Answering RQ4: We used PostBlockVersion table to count the number code and text blocks with 1 edits, 2 edits, and so on. We observed that 60.32% of the code blocks were only edited once while 61.94% text blocks were edited only once. From Figure 12, we see that most of the blocks are edited at most 4 times. We observed that some of the blocks were edited over 50 times in their lifetime. This analysis suggests that a text or code block would most probably be edited between 1 to 4 times.
- Analysis of SOTorrent answered all our research questions involving evolution of post blocks revealing expected patterns like such as imgur being the most referenced website and unexpected patterns such as developers in Seattle (Headquarters of Windows) have tagged Windows fewer times than other OS like Linux or MacOS.

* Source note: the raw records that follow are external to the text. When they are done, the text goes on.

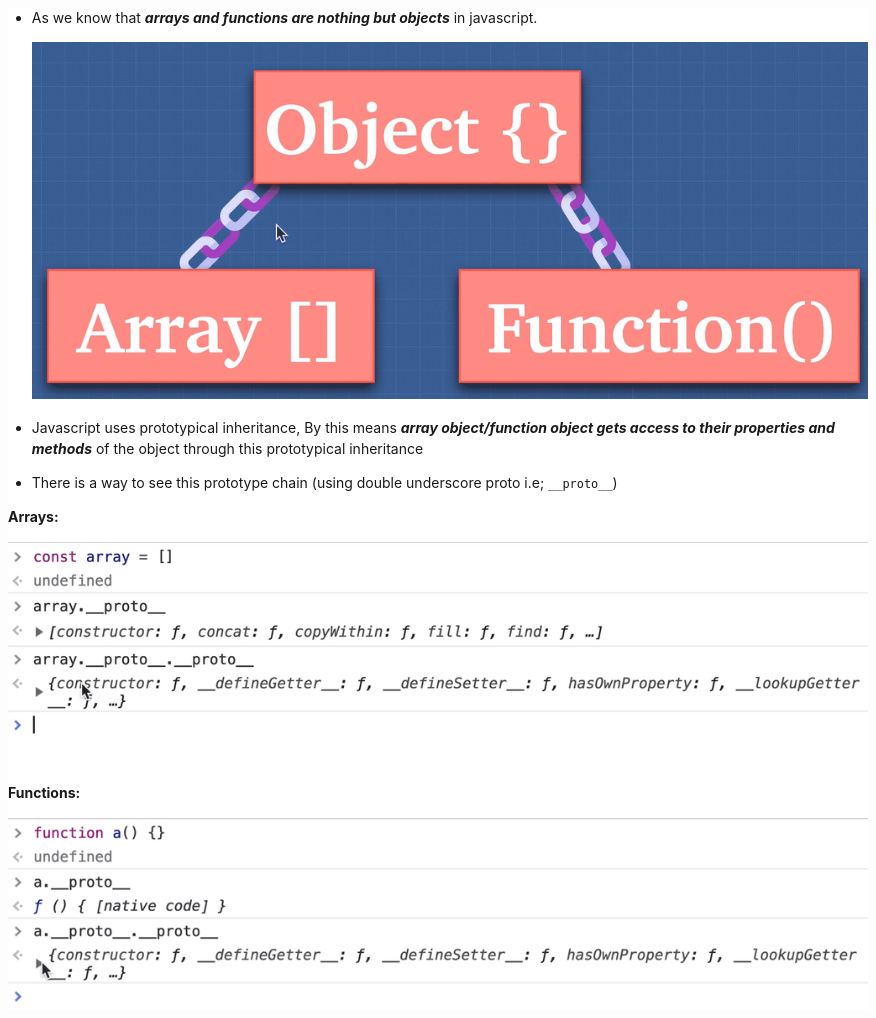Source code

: - As we know that **_arrays and functions are nothing but objects_** in javascript.

  <img src="./images_used/compressed_Images/Prototypical_Inheritance-1.png">


- Javascript uses prototypical inheritance, By this means **_array object/function object gets access to their properties and methods_** of the object through this prototypical inheritance

- There is a way to see this prototype chain (using double underscore proto i.e; `__proto__`)

**Arrays:**


  <img src="./images_used/compressed_Images/Prototypical_Inheritance-2.png">


**Functions:**

  <img src="./images_used/compressed_Images/Prototypical_Inheritance-3.png">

- cdnjs repo is forked 3651 times on GitHub which causes many issues during the creation of SOTorrent dataset. The repo has several thousands of .js files and within them there are several links to SO posts. The tables likePostReferenceGH have 'kind of' replicated data because of the large number of forks.
- Repositories forked multiple times should be detected and correctly accommodated in PostReferenceGH table in order to have normalized and balanced database.
- Stack Exchange Inc., Stack exchange data dump, 2018, https://archive.org/details/stackexchange.
- Baltes S., et al., SOTorrent: Reconstructing and Analyzing the Evolution of Stack Overflow Posts, arXiv preprint arXiv:1803.07311, 2018.